Labour Research January 2002

News

BT redundancies are "unnecessary"

The CWU communications union has condemned BT's announcement that a further 3,000 jobs are to go by 2003 on top of the 10,000 or so already axed since April 2000.

The brunt of the job losses, which come in the telecoms group's retail division, will be borne by agency staff and BT does not envisage compulsory redundancies.

The job cuts will mean a reduction of around 19% in the retail division staff numbers.

The shake-up comes as BT says it aims to push growth in its retail division - which provides phone and internet services for business and residential customers - over the next four years by driving forward hi-tech internet and mobile services. The group says the drive will "more than offset" the expected erosion in revenues from the division's core voice products, such as its fixed-line phone business.
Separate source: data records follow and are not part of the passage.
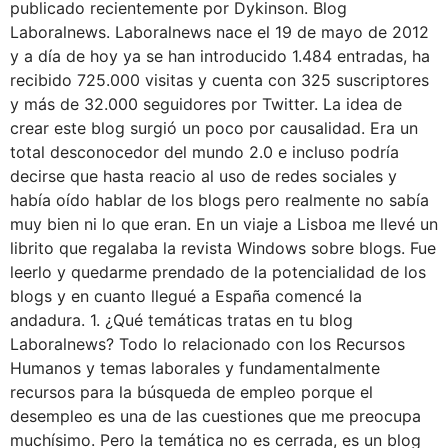
publicado recientemente por Dykinson. Blog
Laboralnews. Laboralnews nace el 19 de mayo de 2012
y a día de hoy ya se han introducido 1.484 entradas, ha
recibido 725.000 visitas y cuenta con 325 suscriptores
y más de 32.000 seguidores por Twitter. La idea de
crear este blog surgió un poco por causalidad. Era un
total desconocedor del mundo 2.0 e incluso podría
decirse que hasta reacio al uso de redes sociales y
había oído hablar de los blogs pero realmente no sabía
muy bien ni lo que eran. En un viaje a Lisboa me llevé un
librito que regalaba la revista Windows sobre blogs. Fue
leerlo y quedarme prendado de la potencialidad de los
blogs y en cuanto llegué a España comencé la
andadura. 1. ¿Qué temáticas tratas en tu blog
Laboralnews? Todo lo relacionado con los Recursos
Humanos y temas laborales y fundamentalmente
recursos para la búsqueda de empleo porque el
desempleo es una de las cuestiones que me preocupa
muchísimo. Pero la temática no es cerrada, es un blog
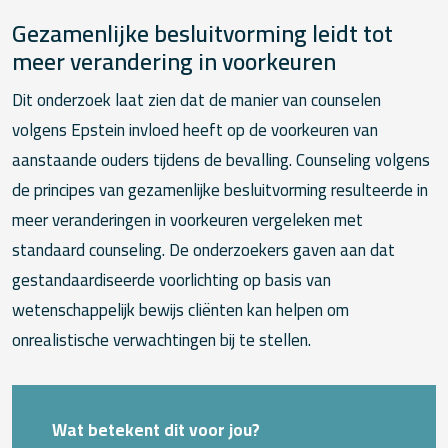
Gezamenlijke besluitvorming leidt tot
meer verandering in voorkeuren
Dit onderzoek laat zien dat de manier van counselen
volgens Epstein invloed heeft op de voorkeuren van
aanstaande ouders tijdens de bevalling. Counseling volgens
de principes van gezamenlijke besluitvorming resulteerde in
meer veranderingen in voorkeuren vergeleken met
standaard counseling. De onderzoekers gaven aan dat
gestandaardiseerde voorlichting op basis van
wetenschappelijk bewijs cliënten kan helpen om
onrealistische verwachtingen bij te stellen.
Wat betekent dit voor jou?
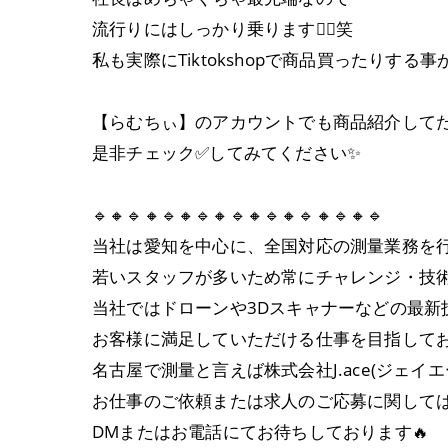
流行りにはしっかり乗ります🙂‍↕️笑
私も実際にTiktokshopで商品買ったりする事
【らむちぃ】のアカウントでも商品紹介して
是非チェック✅してみてください✨
🔹🔸🔹🔸🔹🔸🔹🔸🔹🔸🔹🔸🔹🔸🔹🔸🔹
当社は愛知を中心に、全国対応の測量業務を
若いスタッフが多いため常にチャレンジ・技
当社ではドローンや3Dスキャナーなどの最
お客様に満足していただける仕事を目指して
名古屋で測量と言えば株式会社J.ace(ジェイエ
お仕事のご依頼または求人のご応募に関して
DMまたはお電話にてお待ちしております🔥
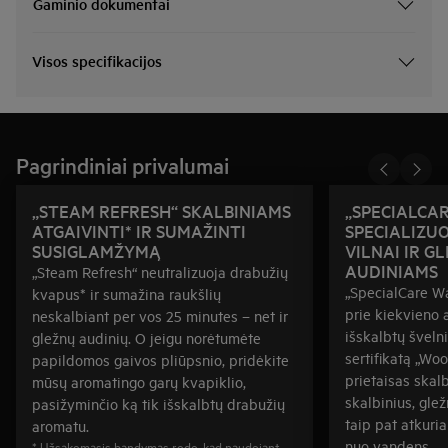
Gaminio dokumentai
Visos specifikacijos
Pagrindiniai privalumai
„STEAM REFRESH“ SKALBINIAMS
„SPECIALCAR
ATGAIVINTI* IR SUMAŽINTI
SPECIALIZU
SUSIGLAMŽYMĄ
VILNAI IR G
AUDINIAMS
„Steam Refresh“ neutralizuoja drabužių
„SpecialCare Wa
kvapus* ir sumažina raukšlių
prie kiekvieno 
neskalbiant per vos 25 minutes – net ir
išskalbtų švelni
gležnų audinių. O jeigu norėtumėte
sertifikatą „Woo
papildomos gaivos pliūpsnio, pridėkite
prietaisas skal
mūsų aromatingo garų kvapiklio,
skalbinius, glež
pasižyminčio ką tik išskalbtų drabužių
taip pat atkuri
aromatu.
nuo vandens.
* Užsakomasis bandymas rodo, kad naudojant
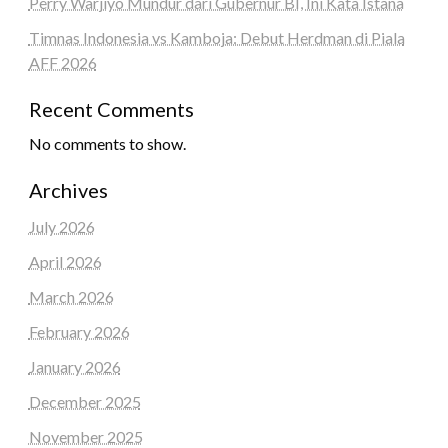
Perry Warjiyo Mundur dari Gubernur BI, Ini Kata Istana
Timnas Indonesia vs Kamboja: Debut Herdman di Piala
AFF 2026
Recent Comments
No comments to show.
Archives
July 2026
April 2026
March 2026
February 2026
January 2026
December 2025
November 2025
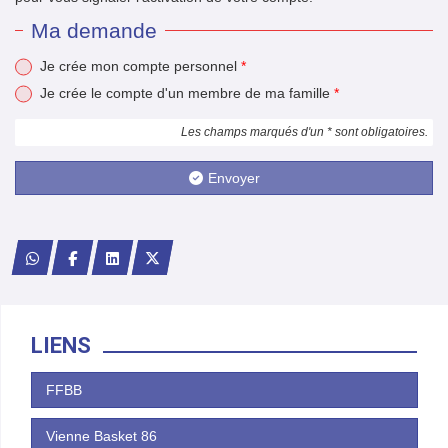
Ma demande
Je crée mon compte personnel
*
Je crée le compte d'un membre de ma famille
*
Les champs marqués d'un * sont obligatoires.
Envoyer
LIENS
FFBB
Vienne Basket 86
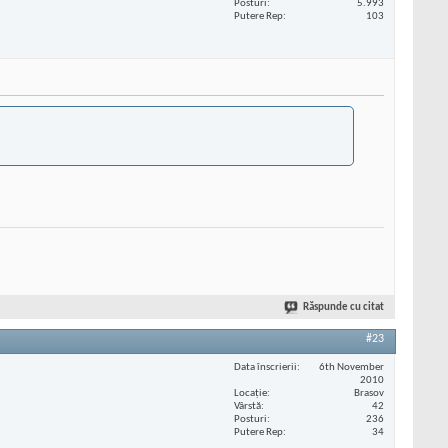
Posturi
5.993
Putere Rep
103
Răspunde cu citat
#23
Data înscrierii
6th November
2010
Locaţie
Brasov
Vârstă
42
Posturi
236
Putere Rep
34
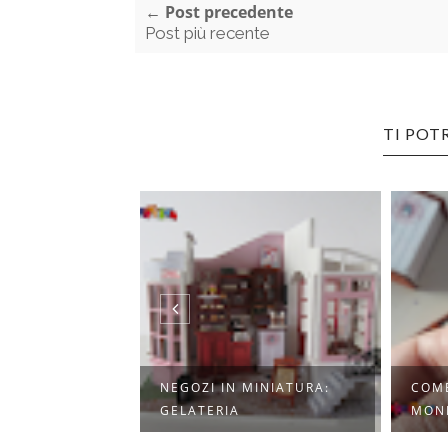
← Post precedente
Post più recente
TI POT
I NATALIZIE
NEGOZI IN MINIATURA:
COME
L...
GELATERIA
MOND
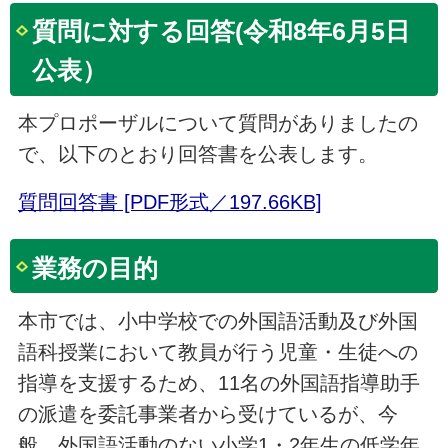
質問に対する回答(令和8年6月5日
公表）
本プロポーザルについて質問がありましたの
で、以下のとおり回答書を公表します。
質問回答書 [PDF形式／197.66KB]
業務の目的
本市では、小中学校での外国語活動及び外国
語科授業において教員が行う児童・生徒への
指導を支援するため、11名の外国語指導助手
の派遣を委託事業者から受けているが、今
般、外国語活動のない小学1・2年生の低学年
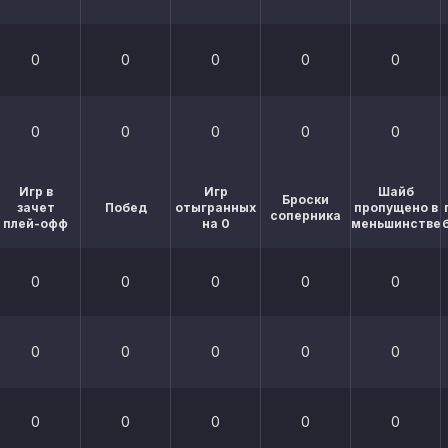
0
0
0
0
0
0
0
0
0
0
Игр в
Игр
Шайб
Броски
зачет
Побед
отыгранных
пропущено в
соперника
плей-офф
на 0
меньшинстве
0
0
0
0
0
0
0
0
0
0
0
0
0
0
0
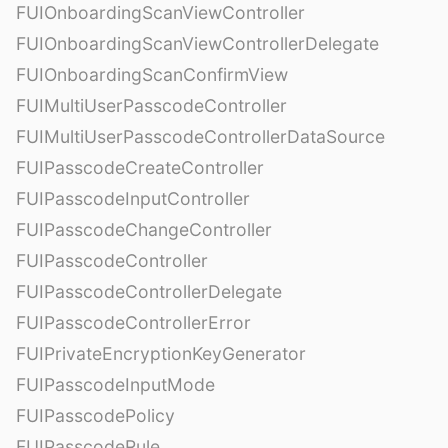
FUIOnboardingScanViewController
FUIOnboardingScanViewControllerDelegate
FUIOnboardingScanConfirmView
FUIMultiUserPasscodeController
FUIMultiUserPasscodeControllerDataSource
FUIPasscodeCreateController
FUIPasscodeInputController
FUIPasscodeChangeController
FUIPasscodeController
FUIPasscodeControllerDelegate
FUIPasscodeControllerError
FUIPrivateEncryptionKeyGenerator
FUIPasscodeInputMode
FUIPasscodePolicy
FUIPasscodeRule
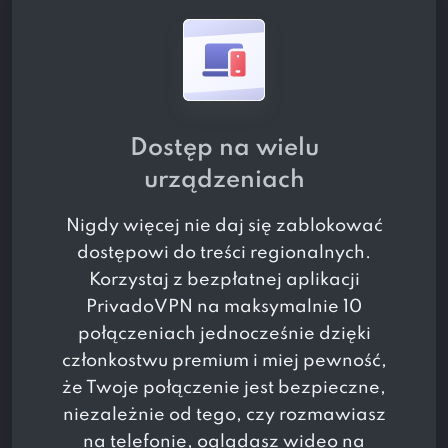
Dostęp na wielu
urządzeniach
Nigdy więcej nie daj się zablokować
dostępowi do treści regionalnych.
Korzystaj z bezpłatnej aplikacji
PrivadoVPN na maksymalnie 10
połączeniach jednocześnie dzięki
członkostwu premium i miej pewność,
że Twoje połączenie jest bezpieczne,
niezależnie od tego, czy rozmawiasz
na telefonie, oglądasz wideo na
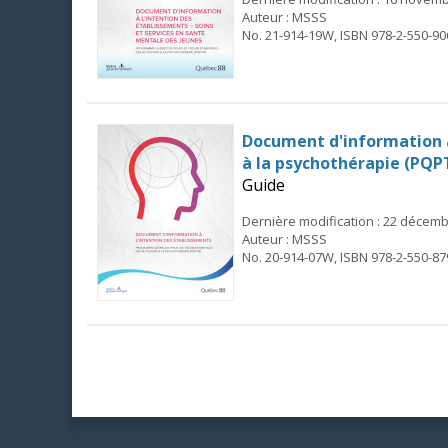
Auteur : MSSS
No. 21-914-19W, ISBN 978-2-550-90
Document d'information à
à la psychothérapie (PQ
Guide
Dernière modification : 22 décem
Auteur : MSSS
No. 20-914-07W, ISBN 978-2-550-87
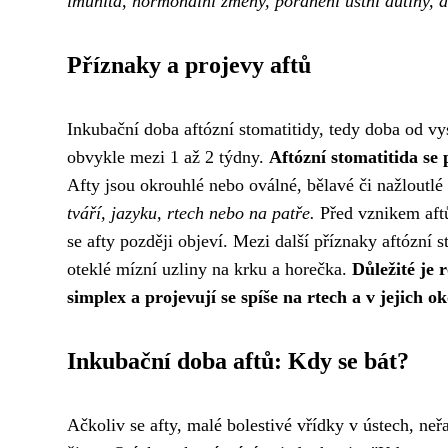
imunita, hormonální změny, poranění ústní dutiny, a
Příznaky a projevy aftů
Inkubační doba aftózní stomatitidy, tedy doba od vy
obvykle mezi 1 až 2 týdny.
Aftózní stomatitida se 
Afty jsou okrouhlé nebo oválné, bělavé či nažlout
tváří, jazyku, rtech nebo na patře.
Před vznikem aftů
se afty později objeví. Mezi další příznaky aftózní st
oteklé mízní uzliny na krku a horečka.
Důležité je 
simplex a projevují se spíše na rtech a v jejich ok
Inkubační doba aftů: Kdy se bát?
Ačkoliv se afty, malé bolestivé vřídky v ústech, ne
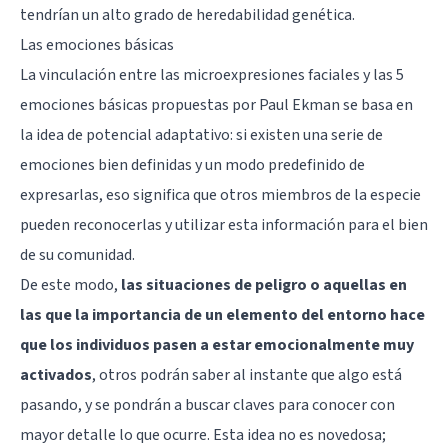
tendrían un alto grado de heredabilidad genética.
Las emociones básicas
La vinculación entre las microexpresiones faciales y las 5
emociones básicas propuestas por Paul Ekman se basa en
la idea de potencial adaptativo: si existen una serie de
emociones bien definidas y un modo predefinido de
expresarlas, eso significa que otros miembros de la especie
pueden reconocerlas y utilizar esta información para el bien
de su comunidad.
De este modo,
las situaciones de peligro o aquellas en
las que la importancia de un elemento del entorno hace
que los individuos pasen a estar emocionalmente muy
activados
, otros podrán saber al instante que algo está
pasando, y se pondrán a buscar claves para conocer con
mayor detalle lo que ocurre. Esta idea no es novedosa;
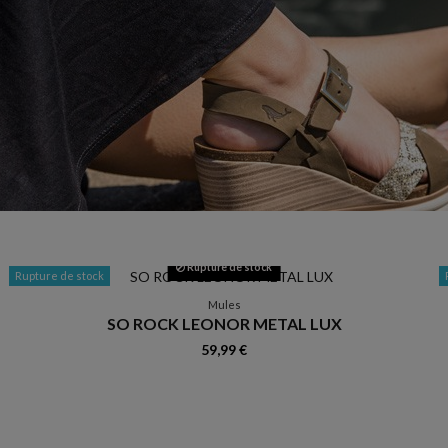
Rupture de stock
Rupture de stock
Mules
SO ROCK LEONOR METAL LUX
59,99 €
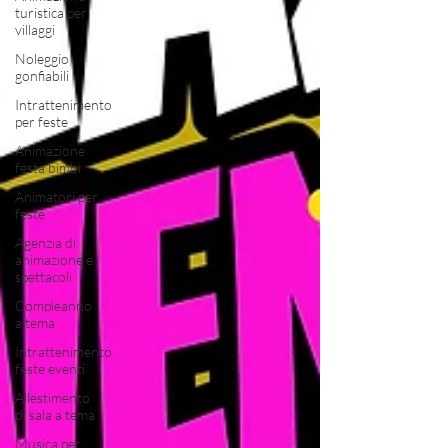
turistica per
villaggi
Noleggio
gonfiabili
Intrattenimento
per feste
Animazione
festa bimbi
Animatori per
feste
Agenzia di
animazione e
spettacoli
Compleanno
a tema
Intrattenimento
feste eventi
Allestimento
di sala a tema
Musica per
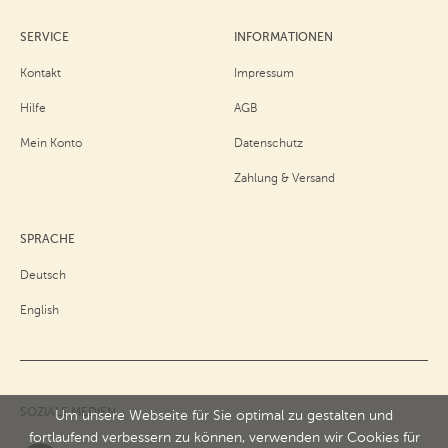
SERVICE
INFORMATIONEN
Kontakt
Impressum
Hilfe
AGB
Mein Konto
Datenschutz
Zahlung & Versand
SPRACHE
Deutsch
English
SOZIALE MEDIEN
Um unsere Webseite für Sie optimal zu gestalten und
fortlaufend verbessern zu können, verwenden wir Cookies für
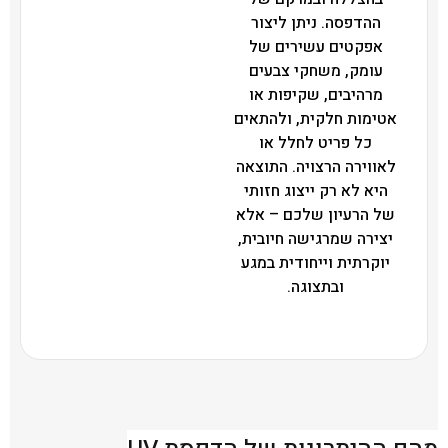
ההדפסה. ניתן ליצור
אפקטים עשירים של
עומק, משחקי צבעים
מרהיבים, שקיפות או
אטימות חלקית, ולהתאים
כל פריט לחלל או
לאווירה הרצויה. התוצאה
היא לא רק ייצוג חזותי
של הרעיון שלכם – אלא
יצירה שמרגישה חיובית,
יוקרתית וייחודית במגע
ובתצוגה.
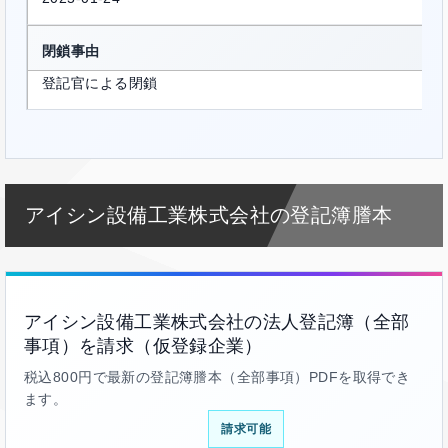
閉鎖事由
登記官による閉鎖
アイシン設備工業株式会社の登記簿謄本
アイシン設備工業株式会社の法人登記簿（全部
事項）を請求（仮登録企業）
税込800円で最新の登記簿謄本（全部事項）PDFを取得でき
ます。
請求可能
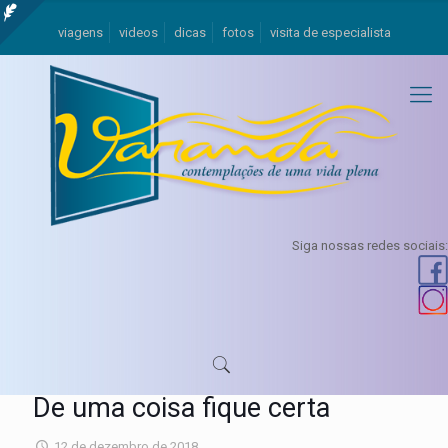
viagens
videos
dicas
fotos
visita de especialista
Siga nossas redes sociais:
De uma coisa fique certa
12 de dezembro de 2018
Pierre Danon, chief executive of BT Retail, put his own colourful spin on what is a dire situation for the staff, saying: "I feel our transformation can be illustrated best by the analogy of BT changing from a ponderous Sumo wrestler into a lean and agile Samurai swordsman.''

A more down to earth Jeannie Drake, the CWU's deputy general secretary, said that there was no union agreement to losing the remaining 3,000 jobs mentioned, adding that any such move would be resisted "on obvious economic and business grounds." She said it was time to begin to "turn the company round, not run it down."